Your instructions
Pick up the blog post about the Balearic bars' planned day off from its final sentence and keep writing.

Page excerpt
- - -

AlcudiaPollensa2

About Alcúdia and Pollensa and the north of Mallorca and any other stuff that seems interesting.

The Bars’ Big Day Off

Posted by andrew on March 9, 2011

What on earth is everyone going to do? A day with no bars or restaurants. We’ll all have to do some work for once. And re-arrange the location for all our meetings. Where? Nary a café nor bar with its doors open, we’ll have to use things like offices. We’ll have to make our own coffee and, so, rather than complaining about the cost of a café’s cortado, we’ll moan about the price of a packet of molido from the supermarket. Life will simply be unbearable.

The bars and restaurants of the Balearics are planning on taking a day off. All of them. Ha-ha-ha. As if. One day in the not-too-distant future, in an act of protest against the smoking ban, the coffee machines will lie idle, the tapas will be taped up and the cañas will be canned.

One supposes that the bar owners will hope that this decaffeinated day will prompt an uprising of the dislocated populace, wandering aimlessly like the lost tribes of Israel in vain search of a welcoming terrace. Government buildings will be stormed. Riots will ensue. “We need our coffee!” will shout the dispossessed. Spain’s “coffee revolution” will occur.

Will it? Hardly. First problem is going to be getting all bars and restaurants to agree as to the day. What about a Sunday? You must be joking. Busiest day of the week. Erm, so how about a Tuesday? Are you kidding? It’s market day in … (add as applicable). Tell you what. A Saturday. 9 April. You what? It’s the first day of the boat fair in Puerto Alcúdia.

The bar and restaurant owners aren’t totally stupid, unlike the airport workers. They intend to have their day of protest before the tourism season kicks in. Of course they will. They’re not going to close once the punters start streaming in from the easyJets.

But getting agreement or universal support for a day’s closure sounds as unlikely as the local population announcing a collective abstinence from coffee, regardless of whether it’s inspired by bar closure or not. There’s one very good reason why it will be hard to agree to. Self-interest. Takings may, allegedly, be down by 20, 30, 40%, but mass action by a suddenly co-operative union of bar and restaurant owners would reverse the tradition of looking after number one. If this day does go ahead and is a success, I’ll eat my coffee machine.

- - -

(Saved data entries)

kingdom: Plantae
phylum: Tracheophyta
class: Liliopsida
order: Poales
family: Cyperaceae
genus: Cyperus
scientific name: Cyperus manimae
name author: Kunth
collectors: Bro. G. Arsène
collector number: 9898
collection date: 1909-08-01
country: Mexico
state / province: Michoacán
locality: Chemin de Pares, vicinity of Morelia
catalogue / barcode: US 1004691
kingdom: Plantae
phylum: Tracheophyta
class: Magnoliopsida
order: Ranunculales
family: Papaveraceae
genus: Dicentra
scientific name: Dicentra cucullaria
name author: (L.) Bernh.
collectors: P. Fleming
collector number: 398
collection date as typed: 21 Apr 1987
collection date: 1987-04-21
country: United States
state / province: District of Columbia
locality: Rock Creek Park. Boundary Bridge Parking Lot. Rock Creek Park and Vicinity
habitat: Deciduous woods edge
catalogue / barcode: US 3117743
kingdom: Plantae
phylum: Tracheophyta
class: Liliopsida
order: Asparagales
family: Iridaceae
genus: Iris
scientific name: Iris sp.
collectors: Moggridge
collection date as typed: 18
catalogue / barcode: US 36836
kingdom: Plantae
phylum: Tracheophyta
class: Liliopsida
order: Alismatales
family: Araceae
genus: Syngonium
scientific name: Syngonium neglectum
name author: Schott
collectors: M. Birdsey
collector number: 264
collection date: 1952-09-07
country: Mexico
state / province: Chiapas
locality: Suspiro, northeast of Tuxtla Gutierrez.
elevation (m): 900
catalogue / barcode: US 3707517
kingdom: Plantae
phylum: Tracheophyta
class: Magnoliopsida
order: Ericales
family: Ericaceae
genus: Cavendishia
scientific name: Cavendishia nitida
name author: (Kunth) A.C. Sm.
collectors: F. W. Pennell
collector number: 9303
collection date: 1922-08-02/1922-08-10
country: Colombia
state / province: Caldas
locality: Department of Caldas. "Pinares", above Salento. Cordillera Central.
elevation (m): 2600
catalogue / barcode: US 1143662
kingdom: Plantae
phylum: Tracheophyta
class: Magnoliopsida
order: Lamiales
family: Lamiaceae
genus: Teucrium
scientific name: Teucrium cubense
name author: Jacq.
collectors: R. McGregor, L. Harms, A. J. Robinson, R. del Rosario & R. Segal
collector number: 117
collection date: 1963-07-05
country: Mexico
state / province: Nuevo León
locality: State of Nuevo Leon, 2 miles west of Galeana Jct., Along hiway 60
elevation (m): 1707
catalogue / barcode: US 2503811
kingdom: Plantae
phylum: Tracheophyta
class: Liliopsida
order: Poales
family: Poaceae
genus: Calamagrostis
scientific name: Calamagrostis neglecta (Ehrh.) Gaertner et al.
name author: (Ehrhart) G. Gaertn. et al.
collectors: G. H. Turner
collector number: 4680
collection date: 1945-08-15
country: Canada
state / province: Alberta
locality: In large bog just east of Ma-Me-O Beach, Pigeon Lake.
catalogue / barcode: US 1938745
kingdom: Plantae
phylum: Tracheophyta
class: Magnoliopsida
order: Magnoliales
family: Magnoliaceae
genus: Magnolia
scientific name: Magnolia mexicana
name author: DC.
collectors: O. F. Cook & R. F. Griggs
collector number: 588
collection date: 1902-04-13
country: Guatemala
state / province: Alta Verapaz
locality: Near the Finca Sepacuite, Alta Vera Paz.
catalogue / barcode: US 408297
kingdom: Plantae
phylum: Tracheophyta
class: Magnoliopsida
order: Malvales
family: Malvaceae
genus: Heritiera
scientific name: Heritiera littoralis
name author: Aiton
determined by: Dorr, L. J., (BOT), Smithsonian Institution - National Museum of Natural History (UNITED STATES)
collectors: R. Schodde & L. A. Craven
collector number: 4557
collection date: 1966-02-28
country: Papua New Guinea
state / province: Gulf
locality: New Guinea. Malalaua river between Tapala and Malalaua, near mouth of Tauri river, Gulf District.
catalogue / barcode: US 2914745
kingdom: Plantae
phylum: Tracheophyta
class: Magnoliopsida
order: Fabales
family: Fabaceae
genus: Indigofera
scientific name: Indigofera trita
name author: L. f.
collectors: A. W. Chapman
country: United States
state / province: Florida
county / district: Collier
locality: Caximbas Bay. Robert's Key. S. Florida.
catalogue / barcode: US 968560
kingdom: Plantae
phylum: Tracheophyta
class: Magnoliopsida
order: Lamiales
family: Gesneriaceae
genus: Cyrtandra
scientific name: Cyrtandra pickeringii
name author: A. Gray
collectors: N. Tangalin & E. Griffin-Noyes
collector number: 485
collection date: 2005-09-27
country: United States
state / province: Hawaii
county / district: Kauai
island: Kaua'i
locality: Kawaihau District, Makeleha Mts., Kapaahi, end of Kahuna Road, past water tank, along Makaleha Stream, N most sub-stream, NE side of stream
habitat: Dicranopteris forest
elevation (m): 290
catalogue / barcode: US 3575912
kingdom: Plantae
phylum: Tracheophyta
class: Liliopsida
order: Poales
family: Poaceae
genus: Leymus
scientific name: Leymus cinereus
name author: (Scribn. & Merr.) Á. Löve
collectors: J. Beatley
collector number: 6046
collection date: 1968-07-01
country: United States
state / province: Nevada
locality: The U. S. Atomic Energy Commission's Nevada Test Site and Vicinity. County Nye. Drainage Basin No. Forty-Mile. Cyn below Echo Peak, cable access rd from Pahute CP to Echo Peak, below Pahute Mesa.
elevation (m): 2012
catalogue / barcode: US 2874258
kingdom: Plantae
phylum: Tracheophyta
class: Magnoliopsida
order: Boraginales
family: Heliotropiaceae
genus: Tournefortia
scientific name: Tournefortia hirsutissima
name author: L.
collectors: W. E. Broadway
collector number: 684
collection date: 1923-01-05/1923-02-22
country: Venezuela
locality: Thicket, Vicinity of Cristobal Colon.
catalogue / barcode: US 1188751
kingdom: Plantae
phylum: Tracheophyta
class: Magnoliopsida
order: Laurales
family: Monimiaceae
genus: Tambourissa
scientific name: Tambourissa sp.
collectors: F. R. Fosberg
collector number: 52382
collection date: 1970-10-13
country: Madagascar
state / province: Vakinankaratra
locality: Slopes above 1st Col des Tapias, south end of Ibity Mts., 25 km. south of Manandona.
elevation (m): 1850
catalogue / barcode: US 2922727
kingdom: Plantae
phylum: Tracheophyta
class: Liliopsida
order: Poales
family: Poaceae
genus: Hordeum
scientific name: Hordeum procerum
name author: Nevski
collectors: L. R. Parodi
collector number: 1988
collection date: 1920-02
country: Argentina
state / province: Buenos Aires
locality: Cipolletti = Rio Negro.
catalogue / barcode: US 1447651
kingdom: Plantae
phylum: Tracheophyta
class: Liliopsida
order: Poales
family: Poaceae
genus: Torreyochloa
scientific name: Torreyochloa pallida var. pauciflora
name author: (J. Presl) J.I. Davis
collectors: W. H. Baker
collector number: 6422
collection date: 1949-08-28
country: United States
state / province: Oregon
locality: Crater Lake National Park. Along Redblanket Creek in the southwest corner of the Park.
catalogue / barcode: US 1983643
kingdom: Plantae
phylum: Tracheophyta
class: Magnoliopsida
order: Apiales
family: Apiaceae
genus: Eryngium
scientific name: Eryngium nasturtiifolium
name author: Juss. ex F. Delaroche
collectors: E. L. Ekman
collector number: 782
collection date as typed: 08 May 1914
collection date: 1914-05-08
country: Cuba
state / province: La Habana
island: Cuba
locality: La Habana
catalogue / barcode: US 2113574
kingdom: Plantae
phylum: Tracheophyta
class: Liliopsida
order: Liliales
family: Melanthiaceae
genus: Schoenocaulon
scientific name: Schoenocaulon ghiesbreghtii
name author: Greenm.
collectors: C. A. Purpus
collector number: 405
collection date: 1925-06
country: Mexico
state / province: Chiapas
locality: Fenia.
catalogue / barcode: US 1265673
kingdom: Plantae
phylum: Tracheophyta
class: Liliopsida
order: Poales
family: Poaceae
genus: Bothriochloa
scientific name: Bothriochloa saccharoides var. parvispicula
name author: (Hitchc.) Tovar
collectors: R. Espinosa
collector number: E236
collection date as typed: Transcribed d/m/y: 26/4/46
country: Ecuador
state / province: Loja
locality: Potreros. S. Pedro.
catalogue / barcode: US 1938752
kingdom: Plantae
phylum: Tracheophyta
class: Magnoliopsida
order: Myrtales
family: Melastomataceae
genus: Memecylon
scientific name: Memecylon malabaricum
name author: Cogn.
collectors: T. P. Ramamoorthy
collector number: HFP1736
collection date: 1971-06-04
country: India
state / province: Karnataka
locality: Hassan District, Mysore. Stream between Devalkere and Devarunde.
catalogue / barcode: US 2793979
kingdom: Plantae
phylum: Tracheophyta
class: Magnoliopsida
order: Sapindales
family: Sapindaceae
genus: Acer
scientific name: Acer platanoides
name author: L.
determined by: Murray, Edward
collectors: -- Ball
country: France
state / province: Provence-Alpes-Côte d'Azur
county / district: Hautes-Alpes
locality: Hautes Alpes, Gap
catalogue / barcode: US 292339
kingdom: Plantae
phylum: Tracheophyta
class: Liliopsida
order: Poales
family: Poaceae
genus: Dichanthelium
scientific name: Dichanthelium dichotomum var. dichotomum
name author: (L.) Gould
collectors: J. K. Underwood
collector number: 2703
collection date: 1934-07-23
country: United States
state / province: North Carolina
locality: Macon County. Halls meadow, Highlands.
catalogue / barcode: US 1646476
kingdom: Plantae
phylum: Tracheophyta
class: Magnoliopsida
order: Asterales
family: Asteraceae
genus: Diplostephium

- - -

Task answer
This is not the first time that a protest of this sort has been considered, albeit that previously it was for an altogether different reason. In Alcúdia, rather than a pointless street demo, the idea was floated of a mass closure – during the tourist season – as a way of voicing discontent with the effects of all-inclusives.

Damaging though this might have been, in various ways, it would have been intended to show the damaging, long-term impact of all-inclusives – a resort with no bars or restaurants open, because they no longer have the business. Over-dramatic perhaps, but, as demonstrations go, it would have been powerful. But it would never have happened and never will happen. It’s all down to self-interest.

If the bar and restaurant owners’ day of inaction does get agreed to, what would happen were some bars to ignore it? Are there going to be pickets flying around, trying to prevent customers getting in?

Assuming that the bars and restaurants are prepared to forego a day’s business, what about effects to other businesses? The hard-pressed ensaïmada industry, sales already generally down, will suffer a day’s loss of fresh lard being scoffed. Newspaper publishers will also suffer, because there will be no bars to buy their papers for the clientele to read, though they might also benefit as said clientele would have to actually fork out for a paper for once.

There would be ripples in the wider economy from a bar’s day of inaction, but these ripples would be nothing compared with the floods that might occur. No bar open. Where the heck do you go for a pee?